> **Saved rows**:
Content starts

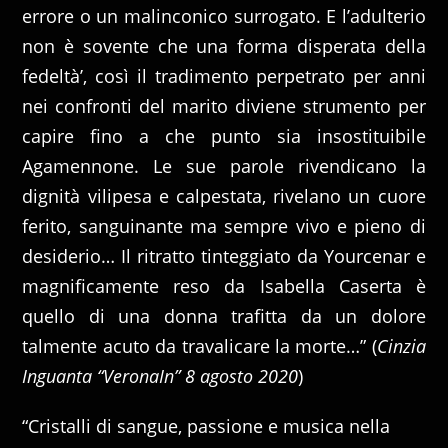
errore o un malinconico surrogato. E l’adulterio
non è sovente che una forma disperata della
fedeltà’, così il tradimento perpetrato per anni
nei confronti del marito diviene strumento per
capire fino a che punto sia insostituibile
Agamennone. Le sue parole rivendicano la
dignità vilipesa e calpestata, rivelano un cuore
ferito, sanguinante ma sempre vivo e pieno di
desiderio… Il ritratto tinteggiato da Yourcenar e
magnificamente reso da Isabella Caserta è
quello di una donna trafitta da un dolore
talmente acuto da travalicare la morte…” (
Cinzia
Inguanta “VeronaIn” 8 agosto 2020
)
“Cristalli di sangue, passione e musica nella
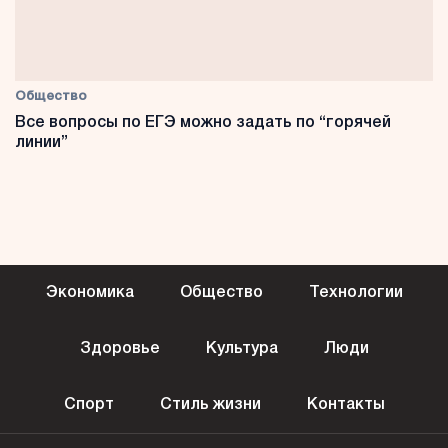
Общество
Все вопросы по ЕГЭ можно задать по “горячей
линии”
Экономика
Общество
Технологии
Здоровье
Культура
Люди
Спорт
Стиль жизни
Контакты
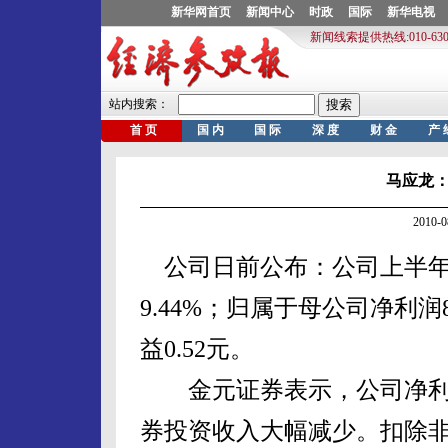
马应龙
2010-
公司日前公布：公司上半年实
9.44%；归属于母公司净利润8
益0.52元。
金元证券表示，公司净利
券投资收入大幅减少。扣除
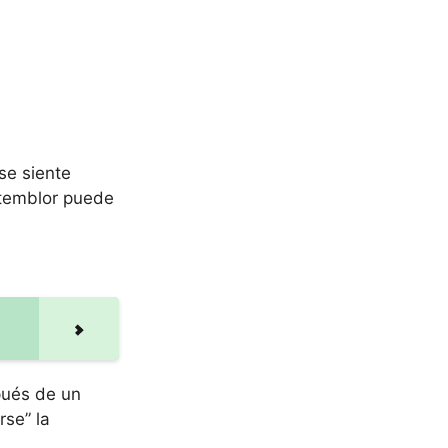
se siente
 temblor puede
ués de un
rse” la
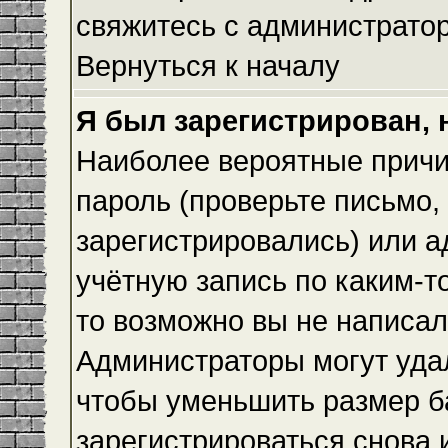
свяжитесь с администрато
Вернуться к началу
Я был зарегистрирован, 
Наиболее вероятные причи
пароль (проверьте письмо,
зарегистрировались) или 
учётную запись по каким-т
то возможно вы не написа
Администраторы могут уда
чтобы уменьшить размер б
зарегистрироваться снова и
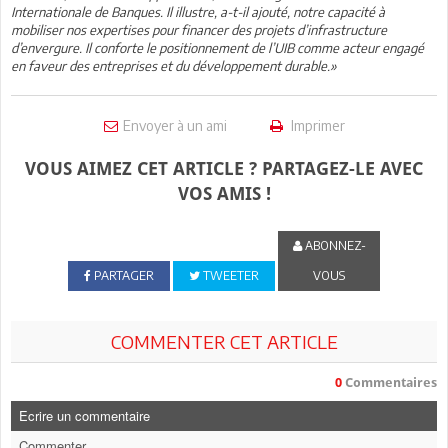
Internationale de Banques. Il illustre, a-t-il ajouté, notre capacité à
mobiliser nos expertises pour financer des projets d’infrastructure
d’envergure. Il conforte le positionnement de l’UIB comme acteur engagé
en faveur des entreprises et du développement durable.»
Envoyer à un ami
Imprimer
VOUS AIMEZ CET ARTICLE ? PARTAGEZ-LE AVEC
VOS AMIS !
ABONNEZ-
PARTAGER
TWEETER
VOUS
COMMENTER CET ARTICLE
0
Commentaires
Ecrire un commentaire
Commenter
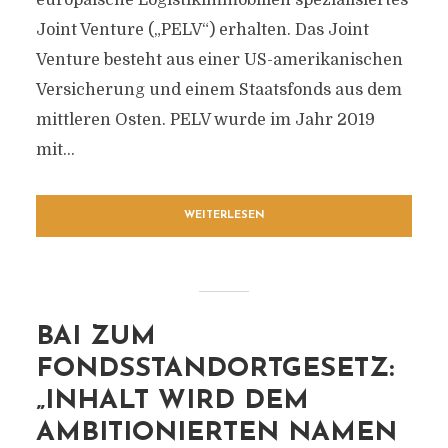
europäische Logistikimmobilien spezialisiertes
Joint Venture („PELV“) erhalten. Das Joint
Venture besteht aus einer US-amerikanischen
Versicherung und einem Staatsfonds aus dem
mittleren Osten. PELV wurde im Jahr 2019
mit...
WEITERLESEN
BAI ZUM
FONDSSTANDORTGESETZ:
„INHALT WIRD DEM
AMBITIONIERTEN NAMEN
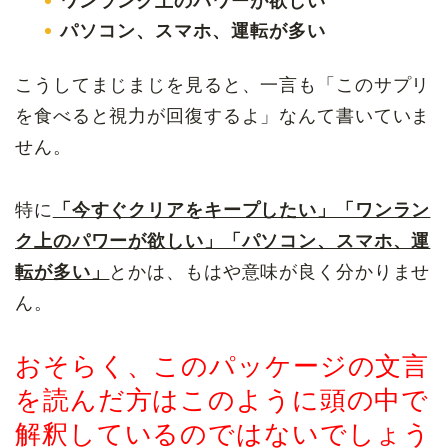
ワンランク上のパワーが欲しい
パソコン、スマホ、運転が多い
こうしてまじまじを見ると、一言も「このサプリ
を食べると視力が回復するよ」なんて書いていま
せん。
特に
「今すぐクリアをキープしたい」「ワンラン
ク上のパワーが欲しい」「パソコン、スマホ、運
転が多い」
とかは、もはや意味が良く分かりませ
ん。
おそらく、このパッケージの文言
を読んだ方はこのように頭の中で
解釈しているのではないでしょう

Content ends

> **TASK**: Arrange the text of the rows as a Markdown table with the columns "No." and "Line," starting at the beginning of the rows and ending at the line that contains "dignità vilipesa e". Number each line, skip blank lines, and leave out the pictures.

> **SOLUTION FOR THIS EXERCISE**:
| No. | Line |
|---|---|
| 1 | errore o un malinconico surrogato. E l’adulterio |
| 2 | non è sovente che una forma disperata della |
| 3 | fedeltà’, così il tradimento perpetrato per anni |
| 4 | nei confronti del marito diviene strumento per |
| 5 | capire fino a che punto sia insostituibile |
| 6 | Agamennone. Le sue parole rivendicano la |
| 7 | dignità vilipesa e calpestata, rivelano un cuore |